Course:CPSC312-2016-Project1-ProMD

From UBC Wiki

Authors: Connie Ho, Alex Huang, Vincent Wong

What is the problem?

Different illnesses may be characterized by certain symptoms. When one starts to feel ill, one may begin to experience such symptoms. We can therefore characterize the possibility of an illness based upon the symptoms a patient experiences. Our project (ProMD) aims to use Prolog to help the patient best determine what illness they may have, given an input of symptoms returning a best possible illness match and solutions to help remedy the first illness listed.

What is the something extra?

Our illness predictor will contain a scale system where a list of possible illnesses is returned in the order of likelihood that the patient has that particular illness.

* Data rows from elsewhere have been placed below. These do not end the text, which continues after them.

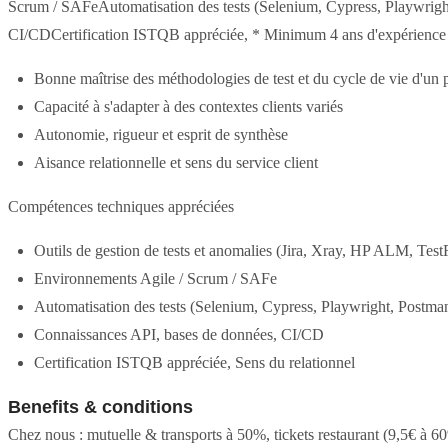
Scrum / SAFeAutomatisation des tests (Selenium, Cypress, Playwrigh
CI/CDCertification ISTQB appréciée, * Minimum 4 ans d'expérience en
Bonne maîtrise des méthodologies de test et du cycle de vie d'un p
Capacité à s'adapter à des contextes clients variés
Autonomie, rigueur et esprit de synthèse
Aisance relationnelle et sens du service client
Compétences techniques appréciées
Outils de gestion de tests et anomalies (Jira, Xray, HP ALM, TestR
Environnements Agile / Scrum / SAFe
Automatisation des tests (Selenium, Cypress, Playwright, Postman
Connaissances API, bases de données, CI/CD
Certification ISTQB appréciée, Sens du relationnel
Benefits & conditions
Chez nous : mutuelle & transports à 50%, tickets restaurant (9,5€ à 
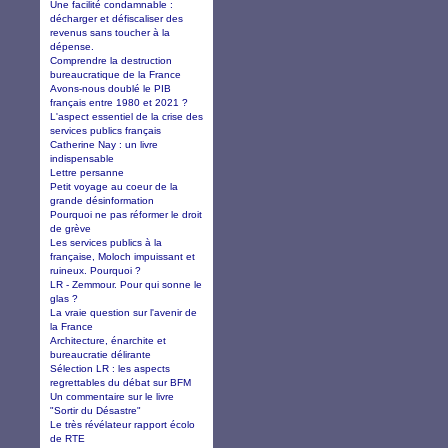
Une facilité condamnable :
décharger et défiscaliser des
revenus sans toucher à la
dépense.
Comprendre la destruction
bureaucratique de la France
Avons-nous doublé le PIB
français entre 1980 et 2021 ?
L'aspect essentiel de la crise des
services publics français
Catherine Nay : un livre
indispensable
Lettre persanne
Petit voyage au coeur de la
grande désinformation
Pourquoi ne pas réformer le droit
de grève
Les services publics à la
française, Moloch impuissant et
ruineux. Pourquoi ?
LR - Zemmour. Pour qui sonne le
glas ?
La vraie question sur l'avenir de
la France
Architecture, énarchite et
bureaucratie délirante
Sélection LR : les aspects
regrettables du débat sur BFM
Un commentaire sur le livre
"Sortir du Désastre"
Le très révélateur rapport écolo
de RTE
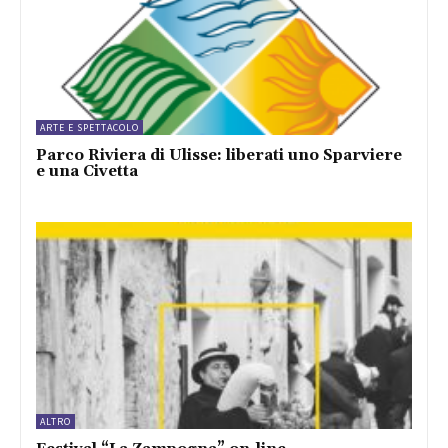
ARTE E SPETTACOLO
Parco Riviera di Ulisse: liberati uno Sparviere
e una Civetta
ALTRO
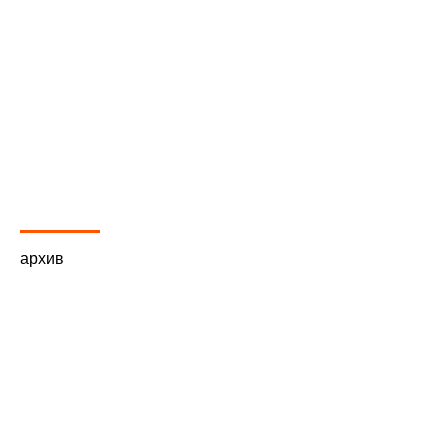
архив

For example, if a patient has all the symptoms for brain cancer, then the illness: brain cancer will be ranked higher on the list of possible illnesses than similar illnesses like an aneurysm.

What did we learn from doing this?

Logic programming is suitable to assess the likelihood that a person has a certain illness based on the degree that their symptoms match the given symptoms of that illness. It is also useful to implement a ranking system like our project does to give the probability of each illness, using calculation of percentages. Prolog suits the mathematical aspect of medical diagnosis well. However, areas where Prolog might find difficulty are where some illnesses have the exact same symptoms or some illnesses require further questions to distinguish from each other like medical history or family history, which cannot be easily quantified on Prolog (ex. How deep in your family tree does this illness appear or Describe the last time you had this illness?). For illnesses which are easily determined purely based on symptoms and don’t require physical and historical medical examination, Prolog could be used to aid in the diagnosis process.